**Task description**.
Copy exactly the lines of the data below that run from the line holding "photomicrograph of human" through the line holding "analysis of adenocarcinoma", both ends included.

Segment Start: Information supplied

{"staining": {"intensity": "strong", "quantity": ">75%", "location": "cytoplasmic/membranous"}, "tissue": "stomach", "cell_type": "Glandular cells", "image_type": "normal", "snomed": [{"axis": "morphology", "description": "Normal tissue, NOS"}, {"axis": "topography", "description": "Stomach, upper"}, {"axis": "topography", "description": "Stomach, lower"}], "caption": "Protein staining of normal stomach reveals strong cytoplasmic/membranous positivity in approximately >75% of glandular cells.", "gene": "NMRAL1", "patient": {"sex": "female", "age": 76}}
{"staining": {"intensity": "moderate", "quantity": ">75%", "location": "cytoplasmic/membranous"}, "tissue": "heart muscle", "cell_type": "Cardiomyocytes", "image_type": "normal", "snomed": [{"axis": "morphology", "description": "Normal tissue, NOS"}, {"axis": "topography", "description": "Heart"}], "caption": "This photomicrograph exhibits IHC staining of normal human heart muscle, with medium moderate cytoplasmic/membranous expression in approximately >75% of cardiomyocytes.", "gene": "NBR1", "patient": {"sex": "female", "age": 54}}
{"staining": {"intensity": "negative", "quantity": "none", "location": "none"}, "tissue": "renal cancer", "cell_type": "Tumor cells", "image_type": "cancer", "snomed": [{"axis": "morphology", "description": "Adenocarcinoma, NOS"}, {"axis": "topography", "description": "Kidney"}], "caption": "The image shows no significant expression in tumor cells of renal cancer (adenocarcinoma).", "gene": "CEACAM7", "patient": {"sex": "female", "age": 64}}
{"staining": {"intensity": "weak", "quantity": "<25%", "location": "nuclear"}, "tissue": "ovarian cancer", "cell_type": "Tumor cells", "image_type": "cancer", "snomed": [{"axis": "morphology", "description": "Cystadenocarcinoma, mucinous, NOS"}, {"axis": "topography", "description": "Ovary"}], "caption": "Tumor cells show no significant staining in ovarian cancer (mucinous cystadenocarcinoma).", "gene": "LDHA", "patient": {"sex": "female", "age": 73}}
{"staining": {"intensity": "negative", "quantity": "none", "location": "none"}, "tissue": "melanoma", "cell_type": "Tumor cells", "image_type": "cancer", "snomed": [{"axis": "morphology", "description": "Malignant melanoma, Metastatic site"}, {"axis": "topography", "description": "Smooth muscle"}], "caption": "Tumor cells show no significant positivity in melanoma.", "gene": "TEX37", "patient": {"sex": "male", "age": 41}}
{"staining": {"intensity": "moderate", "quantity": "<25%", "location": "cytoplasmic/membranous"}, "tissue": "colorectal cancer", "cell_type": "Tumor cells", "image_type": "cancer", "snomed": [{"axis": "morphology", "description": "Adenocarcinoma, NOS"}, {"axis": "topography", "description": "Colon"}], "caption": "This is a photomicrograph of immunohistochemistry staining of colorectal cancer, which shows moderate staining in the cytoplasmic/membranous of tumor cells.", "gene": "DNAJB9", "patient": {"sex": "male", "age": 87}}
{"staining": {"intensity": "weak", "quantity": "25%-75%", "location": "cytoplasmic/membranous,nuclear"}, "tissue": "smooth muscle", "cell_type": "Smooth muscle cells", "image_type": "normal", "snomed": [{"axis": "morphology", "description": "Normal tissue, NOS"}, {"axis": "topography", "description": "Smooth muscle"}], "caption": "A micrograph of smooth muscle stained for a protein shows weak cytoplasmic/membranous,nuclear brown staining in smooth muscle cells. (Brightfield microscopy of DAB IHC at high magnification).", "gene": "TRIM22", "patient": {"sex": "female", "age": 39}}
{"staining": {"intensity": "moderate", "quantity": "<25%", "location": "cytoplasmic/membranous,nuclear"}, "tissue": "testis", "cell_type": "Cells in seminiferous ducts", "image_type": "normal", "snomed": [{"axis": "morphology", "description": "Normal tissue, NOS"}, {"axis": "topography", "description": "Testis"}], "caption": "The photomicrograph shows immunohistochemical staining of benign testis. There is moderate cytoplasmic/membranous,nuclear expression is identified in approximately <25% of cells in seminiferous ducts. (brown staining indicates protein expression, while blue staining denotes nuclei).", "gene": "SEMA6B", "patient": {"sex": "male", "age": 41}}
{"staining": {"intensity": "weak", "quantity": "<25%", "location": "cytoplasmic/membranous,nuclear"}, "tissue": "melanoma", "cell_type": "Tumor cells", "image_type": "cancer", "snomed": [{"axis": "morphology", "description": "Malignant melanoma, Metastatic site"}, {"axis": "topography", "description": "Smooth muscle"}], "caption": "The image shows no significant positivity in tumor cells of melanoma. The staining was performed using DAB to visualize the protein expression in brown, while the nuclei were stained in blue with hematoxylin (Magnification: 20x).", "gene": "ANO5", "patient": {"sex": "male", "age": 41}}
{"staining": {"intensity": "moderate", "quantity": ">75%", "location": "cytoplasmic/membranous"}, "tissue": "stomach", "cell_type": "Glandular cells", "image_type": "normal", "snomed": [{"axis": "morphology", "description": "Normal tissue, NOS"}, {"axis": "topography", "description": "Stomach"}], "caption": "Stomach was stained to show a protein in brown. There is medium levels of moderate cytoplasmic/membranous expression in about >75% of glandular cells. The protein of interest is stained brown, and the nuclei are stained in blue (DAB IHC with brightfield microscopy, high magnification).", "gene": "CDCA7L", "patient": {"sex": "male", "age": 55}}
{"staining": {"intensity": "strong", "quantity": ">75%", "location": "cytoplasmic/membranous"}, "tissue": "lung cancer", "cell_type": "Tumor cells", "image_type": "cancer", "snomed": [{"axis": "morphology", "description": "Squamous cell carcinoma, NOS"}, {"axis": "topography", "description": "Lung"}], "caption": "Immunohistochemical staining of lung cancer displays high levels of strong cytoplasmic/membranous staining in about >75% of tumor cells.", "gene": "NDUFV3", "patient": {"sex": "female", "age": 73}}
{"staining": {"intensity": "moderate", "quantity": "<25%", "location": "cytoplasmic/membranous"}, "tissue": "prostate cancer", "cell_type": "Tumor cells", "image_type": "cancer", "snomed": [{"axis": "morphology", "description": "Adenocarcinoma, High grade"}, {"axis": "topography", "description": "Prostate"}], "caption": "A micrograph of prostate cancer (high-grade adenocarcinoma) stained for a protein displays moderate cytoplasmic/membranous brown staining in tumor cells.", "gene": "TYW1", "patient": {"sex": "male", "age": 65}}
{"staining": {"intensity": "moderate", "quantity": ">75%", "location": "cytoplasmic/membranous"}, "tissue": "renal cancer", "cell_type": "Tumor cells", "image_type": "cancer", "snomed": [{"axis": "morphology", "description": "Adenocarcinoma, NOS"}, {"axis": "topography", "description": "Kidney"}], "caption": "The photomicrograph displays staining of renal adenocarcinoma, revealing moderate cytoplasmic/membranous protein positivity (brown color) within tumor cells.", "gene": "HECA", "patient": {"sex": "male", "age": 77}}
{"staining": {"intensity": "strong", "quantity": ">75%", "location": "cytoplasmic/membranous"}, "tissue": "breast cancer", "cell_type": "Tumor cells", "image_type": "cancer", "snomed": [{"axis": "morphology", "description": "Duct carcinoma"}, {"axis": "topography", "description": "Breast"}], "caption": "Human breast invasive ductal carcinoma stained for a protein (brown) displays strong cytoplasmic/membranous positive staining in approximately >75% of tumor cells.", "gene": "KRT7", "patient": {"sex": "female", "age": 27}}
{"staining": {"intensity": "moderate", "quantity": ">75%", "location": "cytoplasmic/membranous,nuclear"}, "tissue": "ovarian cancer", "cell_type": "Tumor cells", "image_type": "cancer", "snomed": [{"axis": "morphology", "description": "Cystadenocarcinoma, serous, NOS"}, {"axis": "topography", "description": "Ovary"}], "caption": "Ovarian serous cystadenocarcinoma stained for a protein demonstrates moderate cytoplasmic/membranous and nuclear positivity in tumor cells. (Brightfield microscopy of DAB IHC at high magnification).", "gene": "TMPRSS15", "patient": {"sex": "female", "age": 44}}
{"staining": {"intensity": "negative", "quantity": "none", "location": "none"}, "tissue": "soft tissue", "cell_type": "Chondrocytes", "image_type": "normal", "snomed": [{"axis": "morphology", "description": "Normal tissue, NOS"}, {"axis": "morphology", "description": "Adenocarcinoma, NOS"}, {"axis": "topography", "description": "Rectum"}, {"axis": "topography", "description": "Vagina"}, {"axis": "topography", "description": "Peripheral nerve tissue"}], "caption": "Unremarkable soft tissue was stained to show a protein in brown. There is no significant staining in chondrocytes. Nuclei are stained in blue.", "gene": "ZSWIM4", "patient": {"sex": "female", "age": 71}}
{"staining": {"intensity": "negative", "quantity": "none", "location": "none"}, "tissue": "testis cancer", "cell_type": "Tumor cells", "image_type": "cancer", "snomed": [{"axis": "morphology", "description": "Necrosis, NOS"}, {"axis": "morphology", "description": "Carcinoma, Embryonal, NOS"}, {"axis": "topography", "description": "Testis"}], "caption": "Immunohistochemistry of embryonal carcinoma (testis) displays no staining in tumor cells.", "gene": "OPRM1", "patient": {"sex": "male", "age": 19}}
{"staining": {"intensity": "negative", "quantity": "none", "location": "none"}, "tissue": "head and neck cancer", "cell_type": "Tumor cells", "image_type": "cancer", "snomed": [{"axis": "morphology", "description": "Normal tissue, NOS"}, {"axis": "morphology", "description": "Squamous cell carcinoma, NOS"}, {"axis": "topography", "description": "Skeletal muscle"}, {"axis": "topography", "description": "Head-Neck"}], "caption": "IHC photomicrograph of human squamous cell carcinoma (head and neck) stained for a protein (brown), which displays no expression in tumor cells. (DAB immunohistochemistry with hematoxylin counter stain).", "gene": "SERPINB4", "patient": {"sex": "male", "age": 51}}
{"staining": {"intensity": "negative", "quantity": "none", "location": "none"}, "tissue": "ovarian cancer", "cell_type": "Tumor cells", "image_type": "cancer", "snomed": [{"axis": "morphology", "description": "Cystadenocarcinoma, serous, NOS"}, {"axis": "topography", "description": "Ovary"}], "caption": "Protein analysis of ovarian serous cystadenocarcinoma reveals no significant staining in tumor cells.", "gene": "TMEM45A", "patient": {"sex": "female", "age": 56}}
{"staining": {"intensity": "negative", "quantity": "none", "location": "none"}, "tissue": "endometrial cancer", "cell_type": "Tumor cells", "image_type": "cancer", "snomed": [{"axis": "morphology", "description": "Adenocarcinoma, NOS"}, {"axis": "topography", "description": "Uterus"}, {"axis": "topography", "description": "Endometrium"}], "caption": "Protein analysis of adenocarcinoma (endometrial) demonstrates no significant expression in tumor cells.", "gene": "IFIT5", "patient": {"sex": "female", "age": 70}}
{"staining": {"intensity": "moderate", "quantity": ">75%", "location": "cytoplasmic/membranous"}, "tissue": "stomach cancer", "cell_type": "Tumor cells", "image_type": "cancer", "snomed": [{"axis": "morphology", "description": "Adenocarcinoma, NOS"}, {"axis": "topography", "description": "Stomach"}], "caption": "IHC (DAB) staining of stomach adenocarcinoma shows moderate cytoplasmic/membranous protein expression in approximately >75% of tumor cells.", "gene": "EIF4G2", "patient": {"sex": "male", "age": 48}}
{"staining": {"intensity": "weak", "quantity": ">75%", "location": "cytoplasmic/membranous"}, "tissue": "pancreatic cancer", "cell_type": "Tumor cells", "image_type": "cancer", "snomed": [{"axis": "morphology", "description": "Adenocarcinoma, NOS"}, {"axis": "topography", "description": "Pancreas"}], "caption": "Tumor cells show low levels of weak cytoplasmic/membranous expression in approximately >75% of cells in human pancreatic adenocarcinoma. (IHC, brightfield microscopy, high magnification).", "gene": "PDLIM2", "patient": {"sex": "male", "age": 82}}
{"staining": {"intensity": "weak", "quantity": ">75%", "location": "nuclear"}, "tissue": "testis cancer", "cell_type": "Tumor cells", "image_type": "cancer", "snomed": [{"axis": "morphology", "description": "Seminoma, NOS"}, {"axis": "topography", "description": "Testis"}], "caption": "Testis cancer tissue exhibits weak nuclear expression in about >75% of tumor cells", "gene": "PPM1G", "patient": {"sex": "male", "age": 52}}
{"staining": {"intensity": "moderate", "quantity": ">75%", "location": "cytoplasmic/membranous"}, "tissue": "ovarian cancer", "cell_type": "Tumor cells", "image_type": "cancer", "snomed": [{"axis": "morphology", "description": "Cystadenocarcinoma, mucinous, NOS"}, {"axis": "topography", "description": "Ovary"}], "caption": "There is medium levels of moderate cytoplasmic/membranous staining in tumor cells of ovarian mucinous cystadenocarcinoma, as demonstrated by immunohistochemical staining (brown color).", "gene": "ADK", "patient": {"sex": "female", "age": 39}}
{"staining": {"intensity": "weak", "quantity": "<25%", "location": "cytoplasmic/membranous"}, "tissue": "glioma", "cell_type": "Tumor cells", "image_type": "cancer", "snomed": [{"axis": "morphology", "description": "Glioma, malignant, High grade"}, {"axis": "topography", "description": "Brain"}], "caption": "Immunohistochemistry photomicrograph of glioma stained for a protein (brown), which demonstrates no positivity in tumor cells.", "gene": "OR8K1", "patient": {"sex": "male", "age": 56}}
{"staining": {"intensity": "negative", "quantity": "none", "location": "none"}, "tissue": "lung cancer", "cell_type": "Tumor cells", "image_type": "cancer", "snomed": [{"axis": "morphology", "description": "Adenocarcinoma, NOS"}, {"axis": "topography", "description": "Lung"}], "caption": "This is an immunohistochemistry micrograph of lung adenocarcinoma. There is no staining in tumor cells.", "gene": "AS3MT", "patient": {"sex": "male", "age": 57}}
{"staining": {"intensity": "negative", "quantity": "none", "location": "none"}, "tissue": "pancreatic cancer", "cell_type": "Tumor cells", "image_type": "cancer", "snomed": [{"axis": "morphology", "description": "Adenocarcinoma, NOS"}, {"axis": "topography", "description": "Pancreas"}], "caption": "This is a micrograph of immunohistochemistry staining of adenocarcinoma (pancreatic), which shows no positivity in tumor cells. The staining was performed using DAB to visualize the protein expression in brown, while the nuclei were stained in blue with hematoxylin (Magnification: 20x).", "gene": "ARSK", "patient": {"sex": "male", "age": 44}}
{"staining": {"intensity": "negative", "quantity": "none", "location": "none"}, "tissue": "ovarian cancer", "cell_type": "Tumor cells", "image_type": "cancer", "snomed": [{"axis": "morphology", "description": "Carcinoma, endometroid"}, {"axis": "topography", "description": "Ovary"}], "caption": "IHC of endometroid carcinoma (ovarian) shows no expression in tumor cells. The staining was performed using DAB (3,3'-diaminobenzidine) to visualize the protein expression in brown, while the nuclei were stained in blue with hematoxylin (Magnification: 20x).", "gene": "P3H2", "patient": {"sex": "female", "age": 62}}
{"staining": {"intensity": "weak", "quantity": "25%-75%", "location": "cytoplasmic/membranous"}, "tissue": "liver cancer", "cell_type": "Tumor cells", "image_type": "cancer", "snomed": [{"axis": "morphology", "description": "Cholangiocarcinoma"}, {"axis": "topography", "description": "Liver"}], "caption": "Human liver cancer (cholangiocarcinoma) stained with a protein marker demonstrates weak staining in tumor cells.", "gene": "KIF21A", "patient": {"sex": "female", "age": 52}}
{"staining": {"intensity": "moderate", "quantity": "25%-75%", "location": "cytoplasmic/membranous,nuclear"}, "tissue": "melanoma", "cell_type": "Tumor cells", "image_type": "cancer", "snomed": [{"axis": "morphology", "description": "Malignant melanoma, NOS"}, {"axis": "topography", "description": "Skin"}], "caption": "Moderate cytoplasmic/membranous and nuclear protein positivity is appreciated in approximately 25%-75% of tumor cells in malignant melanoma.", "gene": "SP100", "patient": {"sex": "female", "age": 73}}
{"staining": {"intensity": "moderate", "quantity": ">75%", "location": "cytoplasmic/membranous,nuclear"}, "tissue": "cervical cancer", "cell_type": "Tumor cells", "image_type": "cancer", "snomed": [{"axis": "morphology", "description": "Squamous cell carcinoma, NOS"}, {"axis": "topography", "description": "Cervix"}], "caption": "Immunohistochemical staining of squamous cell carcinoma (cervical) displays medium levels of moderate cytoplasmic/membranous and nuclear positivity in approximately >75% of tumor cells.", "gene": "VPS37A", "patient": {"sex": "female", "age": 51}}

Segment End: Information supplied

**Output of the task**.
{"staining": {"intensity": "negative", "quantity": "none", "location": "none"}, "tissue": "head and neck cancer", "cell_type": "Tumor cells", "image_type": "cancer", "snomed": [{"axis": "morphology", "description": "Normal tissue, NOS"}, {"axis": "morphology", "description": "Squamous cell carcinoma, NOS"}, {"axis": "topography", "description": "Skeletal muscle"}, {"axis": "topography", "description": "Head-Neck"}], "caption": "IHC photomicrograph of human squamous cell carcinoma (head and neck) stained for a protein (brown), which displays no expression in tumor cells. (DAB immunohistochemistry with hematoxylin counter stain).", "gene": "SERPINB4", "patient": {"sex": "male", "age": 51}}
{"staining": {"intensity": "negative", "quantity": "none", "location": "none"}, "tissue": "ovarian cancer", "cell_type": "Tumor cells", "image_type": "cancer", "snomed": [{"axis": "morphology", "description": "Cystadenocarcinoma, serous, NOS"}, {"axis": "topography", "description": "Ovary"}], "caption": "Protein analysis of ovarian serous cystadenocarcinoma reveals no significant staining in tumor cells.", "gene": "TMEM45A", "patient": {"sex": "female", "age": 56}}
{"staining": {"intensity": "negative", "quantity": "none", "location": "none"}, "tissue": "endometrial cancer", "cell_type": "Tumor cells", "image_type": "cancer", "snomed": [{"axis": "morphology", "description": "Adenocarcinoma, NOS"}, {"axis": "topography", "description": "Uterus"}, {"axis": "topography", "description": "Endometrium"}], "caption": "Protein analysis of adenocarcinoma (endometrial) demonstrates no significant expression in tumor cells.", "gene": "IFIT5", "patient": {"sex": "female", "age": 70}}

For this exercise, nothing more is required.